IF the race is restabilizing after the media circle jerk after the debate, the Ds seem capable of actually expanding a seat in two in the senate and chipping away at the house substantially.

They may not take it, but it darn well is going to be more than what the establishment pundit class is trying to set expectations at.

Dawson Leery

(19,348 posts)
6. 3-4 seats?
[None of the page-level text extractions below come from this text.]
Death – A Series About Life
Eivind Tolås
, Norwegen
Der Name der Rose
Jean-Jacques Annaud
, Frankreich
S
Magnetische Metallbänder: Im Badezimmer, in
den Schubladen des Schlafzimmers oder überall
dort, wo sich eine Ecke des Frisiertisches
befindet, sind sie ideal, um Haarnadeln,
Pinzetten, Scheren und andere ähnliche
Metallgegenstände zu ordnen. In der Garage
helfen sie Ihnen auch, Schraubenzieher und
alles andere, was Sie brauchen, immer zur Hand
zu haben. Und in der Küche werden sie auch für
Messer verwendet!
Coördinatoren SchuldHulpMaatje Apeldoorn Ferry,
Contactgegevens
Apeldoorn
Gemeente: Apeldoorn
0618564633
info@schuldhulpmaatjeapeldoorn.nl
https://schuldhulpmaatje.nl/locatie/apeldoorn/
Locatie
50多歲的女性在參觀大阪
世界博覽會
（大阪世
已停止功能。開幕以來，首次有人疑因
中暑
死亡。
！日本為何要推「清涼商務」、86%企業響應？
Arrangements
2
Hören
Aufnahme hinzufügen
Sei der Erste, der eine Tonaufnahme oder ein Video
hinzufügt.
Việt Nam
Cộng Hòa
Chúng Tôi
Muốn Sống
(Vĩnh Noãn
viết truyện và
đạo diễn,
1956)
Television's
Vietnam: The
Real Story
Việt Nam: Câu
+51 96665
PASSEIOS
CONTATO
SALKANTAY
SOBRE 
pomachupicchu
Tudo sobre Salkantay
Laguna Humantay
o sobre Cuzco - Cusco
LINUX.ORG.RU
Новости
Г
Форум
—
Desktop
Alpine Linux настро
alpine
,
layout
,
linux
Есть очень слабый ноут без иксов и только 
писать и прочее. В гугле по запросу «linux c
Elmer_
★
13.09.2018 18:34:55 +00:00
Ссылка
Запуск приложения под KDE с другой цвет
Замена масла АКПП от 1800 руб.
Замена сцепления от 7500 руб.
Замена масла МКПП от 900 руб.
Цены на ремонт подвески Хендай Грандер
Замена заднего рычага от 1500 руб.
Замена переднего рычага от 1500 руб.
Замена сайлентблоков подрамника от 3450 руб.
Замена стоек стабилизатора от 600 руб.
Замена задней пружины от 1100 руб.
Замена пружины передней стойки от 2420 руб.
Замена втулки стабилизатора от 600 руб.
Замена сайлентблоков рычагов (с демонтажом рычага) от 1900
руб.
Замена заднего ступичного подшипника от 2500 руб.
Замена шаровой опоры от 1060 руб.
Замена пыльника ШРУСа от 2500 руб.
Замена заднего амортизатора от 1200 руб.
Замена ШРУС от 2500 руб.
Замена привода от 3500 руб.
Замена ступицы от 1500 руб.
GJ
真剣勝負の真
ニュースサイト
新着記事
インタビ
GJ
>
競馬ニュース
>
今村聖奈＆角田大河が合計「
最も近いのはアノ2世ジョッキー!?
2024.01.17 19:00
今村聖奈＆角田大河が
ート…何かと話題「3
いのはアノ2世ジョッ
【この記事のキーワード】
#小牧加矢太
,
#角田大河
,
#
The most conservative models have the Democrats at +10 for seat gains.
Mon Oct 8, 2012, 02:01 PM
Oct 2012

"Corporate Hacks" indeed!

Cosmocat

(14,564 posts)
8. Cook came out a week or so ago
Mon Oct 8, 2012, 07:34 PM
Oct 2012

and said it would be 4, maybe five seats max, and another guy, I think Sabato said the same thing ...

Blue Idaho

(5,049 posts)
3. Sounds like its time to help a few Democratic House members...
Mon Oct 8, 2012, 01:54 PM
Oct 2012

Do what you can - give what you can, I'd love to watch those crocodile tears rolling down the Orange Man's cheeks.

former9thward

(32,016 posts)
5. " in midterm elections, generic ballot polling ... is a pretty good predictor"
Mon Oct 8, 2012, 02:01 PM
Oct 2012

The problem is that this is not a midterm election. So this model does not mean much.

brooklynite

(94,585 posts)
7. I sent Wang's methodology to my FIL - a retired Ivy League Mathematics Professor...
Mon Oct 8, 2012, 02:02 PM
Oct 2012

...he couldn't understand it either.